Ali, one Basiji from Ahvaz who I interviewed a number of times and came to know closely over four years, highlights this chasm between the official and unofficial narratives of the war. In the beginning of our encounters, Ali spoke to me very formulaically about his experiences at the warfront. With time, Ali, much like the other war veterans I came to know throughout the years, let go of the official war rhetoric and opened up, offering his own narrative of his experiences.

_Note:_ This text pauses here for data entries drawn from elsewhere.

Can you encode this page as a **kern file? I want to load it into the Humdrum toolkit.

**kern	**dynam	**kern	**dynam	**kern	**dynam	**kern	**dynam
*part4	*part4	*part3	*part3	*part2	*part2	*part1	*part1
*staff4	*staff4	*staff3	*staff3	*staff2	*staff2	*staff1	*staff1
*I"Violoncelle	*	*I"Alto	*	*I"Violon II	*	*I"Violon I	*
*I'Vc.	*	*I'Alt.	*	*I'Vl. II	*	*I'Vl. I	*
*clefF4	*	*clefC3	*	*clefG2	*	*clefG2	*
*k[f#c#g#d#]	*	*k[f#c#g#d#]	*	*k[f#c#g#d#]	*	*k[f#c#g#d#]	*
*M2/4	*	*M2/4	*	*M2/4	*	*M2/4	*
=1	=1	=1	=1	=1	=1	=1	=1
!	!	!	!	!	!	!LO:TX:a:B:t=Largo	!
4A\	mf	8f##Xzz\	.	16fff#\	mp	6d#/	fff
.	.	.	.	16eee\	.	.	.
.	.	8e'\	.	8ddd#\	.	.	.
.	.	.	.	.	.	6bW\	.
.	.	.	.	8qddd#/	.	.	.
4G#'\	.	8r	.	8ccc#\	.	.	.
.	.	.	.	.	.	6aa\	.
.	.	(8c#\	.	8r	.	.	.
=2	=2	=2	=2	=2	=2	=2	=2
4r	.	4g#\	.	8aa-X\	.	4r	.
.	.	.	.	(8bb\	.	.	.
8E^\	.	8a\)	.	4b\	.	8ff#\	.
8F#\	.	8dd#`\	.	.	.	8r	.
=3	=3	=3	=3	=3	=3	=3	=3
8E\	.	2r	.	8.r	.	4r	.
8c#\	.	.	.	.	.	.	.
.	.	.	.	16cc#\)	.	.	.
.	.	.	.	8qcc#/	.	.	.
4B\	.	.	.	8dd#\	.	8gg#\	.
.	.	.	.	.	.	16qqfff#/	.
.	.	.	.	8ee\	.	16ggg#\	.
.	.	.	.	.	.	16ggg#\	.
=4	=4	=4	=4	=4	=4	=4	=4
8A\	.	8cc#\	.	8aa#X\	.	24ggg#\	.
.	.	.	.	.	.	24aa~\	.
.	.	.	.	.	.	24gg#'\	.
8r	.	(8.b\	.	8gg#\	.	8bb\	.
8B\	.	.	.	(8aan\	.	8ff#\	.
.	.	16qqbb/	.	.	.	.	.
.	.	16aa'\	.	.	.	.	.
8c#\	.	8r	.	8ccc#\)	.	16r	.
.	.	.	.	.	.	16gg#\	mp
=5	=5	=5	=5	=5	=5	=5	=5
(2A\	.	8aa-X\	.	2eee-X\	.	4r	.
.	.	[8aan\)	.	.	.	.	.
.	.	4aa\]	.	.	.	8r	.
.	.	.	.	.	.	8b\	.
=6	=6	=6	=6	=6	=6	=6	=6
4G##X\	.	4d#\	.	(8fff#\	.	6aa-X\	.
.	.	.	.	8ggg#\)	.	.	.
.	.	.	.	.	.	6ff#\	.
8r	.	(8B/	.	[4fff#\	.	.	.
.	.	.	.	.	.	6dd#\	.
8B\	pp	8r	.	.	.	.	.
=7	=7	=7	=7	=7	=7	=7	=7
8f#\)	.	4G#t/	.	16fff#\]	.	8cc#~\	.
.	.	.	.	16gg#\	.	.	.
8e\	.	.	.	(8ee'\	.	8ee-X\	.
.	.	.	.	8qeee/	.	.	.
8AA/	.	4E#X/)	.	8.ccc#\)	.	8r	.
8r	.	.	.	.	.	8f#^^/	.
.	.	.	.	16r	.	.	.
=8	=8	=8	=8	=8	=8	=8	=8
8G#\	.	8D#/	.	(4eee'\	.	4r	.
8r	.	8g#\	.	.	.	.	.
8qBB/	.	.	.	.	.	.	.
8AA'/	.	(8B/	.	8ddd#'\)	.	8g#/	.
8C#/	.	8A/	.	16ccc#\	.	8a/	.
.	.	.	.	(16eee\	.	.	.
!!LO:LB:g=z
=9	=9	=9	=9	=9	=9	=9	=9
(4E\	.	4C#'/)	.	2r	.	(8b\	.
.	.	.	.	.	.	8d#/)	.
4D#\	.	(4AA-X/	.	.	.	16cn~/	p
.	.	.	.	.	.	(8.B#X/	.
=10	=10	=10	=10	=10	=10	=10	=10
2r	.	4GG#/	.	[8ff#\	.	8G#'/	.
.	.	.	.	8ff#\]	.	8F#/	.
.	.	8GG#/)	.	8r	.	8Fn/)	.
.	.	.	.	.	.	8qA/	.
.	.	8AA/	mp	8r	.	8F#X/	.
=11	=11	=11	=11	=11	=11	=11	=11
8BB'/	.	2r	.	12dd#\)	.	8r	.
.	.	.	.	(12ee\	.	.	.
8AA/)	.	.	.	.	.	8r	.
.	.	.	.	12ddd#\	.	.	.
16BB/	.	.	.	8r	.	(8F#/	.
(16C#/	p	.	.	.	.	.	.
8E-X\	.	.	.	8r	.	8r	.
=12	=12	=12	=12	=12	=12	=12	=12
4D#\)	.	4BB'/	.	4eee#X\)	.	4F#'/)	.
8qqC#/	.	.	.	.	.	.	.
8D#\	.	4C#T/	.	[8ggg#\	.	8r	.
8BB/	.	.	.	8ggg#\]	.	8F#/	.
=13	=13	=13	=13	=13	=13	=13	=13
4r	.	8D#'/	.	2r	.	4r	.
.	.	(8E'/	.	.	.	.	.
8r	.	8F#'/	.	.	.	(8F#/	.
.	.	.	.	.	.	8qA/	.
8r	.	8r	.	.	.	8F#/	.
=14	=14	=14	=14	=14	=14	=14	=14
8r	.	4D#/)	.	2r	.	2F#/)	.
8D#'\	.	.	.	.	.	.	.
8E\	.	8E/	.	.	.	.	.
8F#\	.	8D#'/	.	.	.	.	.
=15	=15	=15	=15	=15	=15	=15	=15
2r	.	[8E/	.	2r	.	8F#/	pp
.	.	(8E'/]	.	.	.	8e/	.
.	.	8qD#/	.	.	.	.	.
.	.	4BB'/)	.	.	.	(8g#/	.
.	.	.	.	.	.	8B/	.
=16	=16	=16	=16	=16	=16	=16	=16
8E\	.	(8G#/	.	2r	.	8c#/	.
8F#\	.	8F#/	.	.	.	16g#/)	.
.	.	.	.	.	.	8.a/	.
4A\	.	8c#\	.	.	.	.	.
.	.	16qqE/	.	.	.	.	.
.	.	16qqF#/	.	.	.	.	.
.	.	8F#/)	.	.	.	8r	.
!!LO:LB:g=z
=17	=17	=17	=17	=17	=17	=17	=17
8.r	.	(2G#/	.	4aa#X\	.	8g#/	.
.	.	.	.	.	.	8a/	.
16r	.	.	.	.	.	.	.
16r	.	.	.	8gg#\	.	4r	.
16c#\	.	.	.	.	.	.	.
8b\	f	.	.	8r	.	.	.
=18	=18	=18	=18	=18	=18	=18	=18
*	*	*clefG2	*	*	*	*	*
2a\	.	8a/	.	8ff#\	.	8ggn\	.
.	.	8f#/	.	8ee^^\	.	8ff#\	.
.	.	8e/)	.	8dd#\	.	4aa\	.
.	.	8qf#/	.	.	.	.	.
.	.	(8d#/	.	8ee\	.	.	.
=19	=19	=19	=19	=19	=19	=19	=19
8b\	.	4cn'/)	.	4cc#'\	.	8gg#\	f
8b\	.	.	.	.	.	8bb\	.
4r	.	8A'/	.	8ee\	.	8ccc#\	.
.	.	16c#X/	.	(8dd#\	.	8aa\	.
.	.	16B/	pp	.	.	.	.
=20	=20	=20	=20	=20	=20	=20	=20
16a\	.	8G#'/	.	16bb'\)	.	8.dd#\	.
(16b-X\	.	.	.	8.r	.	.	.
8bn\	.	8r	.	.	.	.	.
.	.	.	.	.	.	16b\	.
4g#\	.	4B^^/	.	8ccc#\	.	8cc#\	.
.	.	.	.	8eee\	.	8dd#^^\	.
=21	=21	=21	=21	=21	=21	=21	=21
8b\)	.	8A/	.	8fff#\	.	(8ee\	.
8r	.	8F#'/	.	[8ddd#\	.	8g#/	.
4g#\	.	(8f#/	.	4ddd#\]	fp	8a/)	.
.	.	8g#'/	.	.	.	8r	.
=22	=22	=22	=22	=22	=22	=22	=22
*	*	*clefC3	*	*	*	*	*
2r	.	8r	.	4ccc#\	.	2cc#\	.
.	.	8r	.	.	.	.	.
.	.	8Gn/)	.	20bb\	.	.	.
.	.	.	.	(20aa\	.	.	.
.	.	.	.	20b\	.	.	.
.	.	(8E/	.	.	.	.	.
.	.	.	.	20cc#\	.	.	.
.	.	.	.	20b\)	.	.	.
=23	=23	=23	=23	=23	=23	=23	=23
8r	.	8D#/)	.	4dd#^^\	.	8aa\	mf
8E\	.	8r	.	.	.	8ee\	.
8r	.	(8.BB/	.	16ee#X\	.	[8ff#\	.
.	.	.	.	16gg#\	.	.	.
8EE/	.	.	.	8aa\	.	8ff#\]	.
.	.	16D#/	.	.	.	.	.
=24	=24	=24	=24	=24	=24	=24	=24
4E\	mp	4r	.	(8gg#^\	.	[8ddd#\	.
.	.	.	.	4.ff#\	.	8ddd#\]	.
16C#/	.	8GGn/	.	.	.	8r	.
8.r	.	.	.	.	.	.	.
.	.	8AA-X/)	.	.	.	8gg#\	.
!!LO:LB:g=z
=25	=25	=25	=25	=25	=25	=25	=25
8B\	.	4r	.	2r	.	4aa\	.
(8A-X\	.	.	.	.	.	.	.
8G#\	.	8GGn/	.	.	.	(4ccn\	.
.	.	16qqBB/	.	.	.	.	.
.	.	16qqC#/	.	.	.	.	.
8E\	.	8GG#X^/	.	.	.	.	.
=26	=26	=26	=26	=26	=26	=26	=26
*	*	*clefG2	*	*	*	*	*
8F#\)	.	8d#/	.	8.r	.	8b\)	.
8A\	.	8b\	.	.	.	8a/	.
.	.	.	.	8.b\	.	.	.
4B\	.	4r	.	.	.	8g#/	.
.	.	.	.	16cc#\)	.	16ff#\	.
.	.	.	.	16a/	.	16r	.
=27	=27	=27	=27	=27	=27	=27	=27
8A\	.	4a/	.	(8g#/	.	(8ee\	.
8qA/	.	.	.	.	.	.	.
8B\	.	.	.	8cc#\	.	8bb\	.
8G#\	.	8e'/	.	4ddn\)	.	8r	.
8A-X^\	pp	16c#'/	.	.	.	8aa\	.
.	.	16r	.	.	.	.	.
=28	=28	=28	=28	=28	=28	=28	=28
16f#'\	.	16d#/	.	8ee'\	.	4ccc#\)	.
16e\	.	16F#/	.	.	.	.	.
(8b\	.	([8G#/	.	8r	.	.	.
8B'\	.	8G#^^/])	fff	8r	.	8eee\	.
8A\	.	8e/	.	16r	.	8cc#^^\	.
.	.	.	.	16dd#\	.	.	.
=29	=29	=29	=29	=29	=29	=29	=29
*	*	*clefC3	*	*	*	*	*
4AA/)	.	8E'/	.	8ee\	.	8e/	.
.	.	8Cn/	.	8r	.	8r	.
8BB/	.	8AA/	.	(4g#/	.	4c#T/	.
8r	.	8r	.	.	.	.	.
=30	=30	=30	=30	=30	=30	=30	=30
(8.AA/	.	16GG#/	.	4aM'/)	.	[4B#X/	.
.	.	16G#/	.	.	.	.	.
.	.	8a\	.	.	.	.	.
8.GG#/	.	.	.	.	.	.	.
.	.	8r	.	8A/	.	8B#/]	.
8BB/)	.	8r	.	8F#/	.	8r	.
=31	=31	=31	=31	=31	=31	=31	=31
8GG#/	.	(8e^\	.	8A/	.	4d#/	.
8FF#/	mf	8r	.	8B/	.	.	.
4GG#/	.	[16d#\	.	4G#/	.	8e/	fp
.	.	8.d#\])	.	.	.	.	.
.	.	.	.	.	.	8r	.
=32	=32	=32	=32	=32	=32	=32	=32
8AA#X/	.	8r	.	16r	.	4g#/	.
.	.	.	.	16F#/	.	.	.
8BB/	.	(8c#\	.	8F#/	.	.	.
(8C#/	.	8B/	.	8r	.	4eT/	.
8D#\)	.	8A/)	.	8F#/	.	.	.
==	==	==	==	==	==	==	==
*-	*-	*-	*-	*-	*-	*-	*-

After we knew each other for three years, Ali began to speak openly with me about his doubts on what the war actually accomplished, about his mistreatment by the government’s Martyrs Foundation, and about his fears during the war itself. These conversations with Ali, and the countless other veterans, reveal the broader sense of when personal narratives about the war are allowed to be expressed and when they are intentionally silenced. The war veterans consciously distinguish between the “official version” and the “real version” of the war. Their responses to state television crews, foreign journalists, and international delegates about the war are formulaic and nearly identical, whereby the discussions amongst themselves and those they trust take on a different register.
As such, in the past decade, there have been renewed efforts by veterans to challenge the official narrative of the war. Veterans have come together to create the Tehran Peace Museum, to make and distribute underground films that critique the state’s care of injured veterans, and to produce new media and books that challenge dominant state narratives.
Archives such as the Ajam Digital Archive, which have the potential to forefront the personal stories of Basijis and soldiers, who sent photos and letters back to their loved ones from the warfront, are also a step in that direction.
 The Anglo-Persian Oil Company (later British Petroleum, BP), completed the Abadan refinery in 1912, one of the world’s largest oil refineries, and kept control over it until the Iranian Prime Minister, Mohammad Mossadeq, nationalized the oil industry in 1951. The Americans and British regained control of the oil industry in the country after an orchestrated coup d’etat in 1953 that reinstated the Shah and turned him into the United State’s biggest ally in the Middle East (Abrahamian 2015). By the time of the revolution, Abadan was a cosmopolitan and international city, and the hub of the National Iranian Oil Company.
 Although there were groups formalized following the 1979 Revolution that were antecedents to the Basij, this group became formally institutionalized in the service of the war.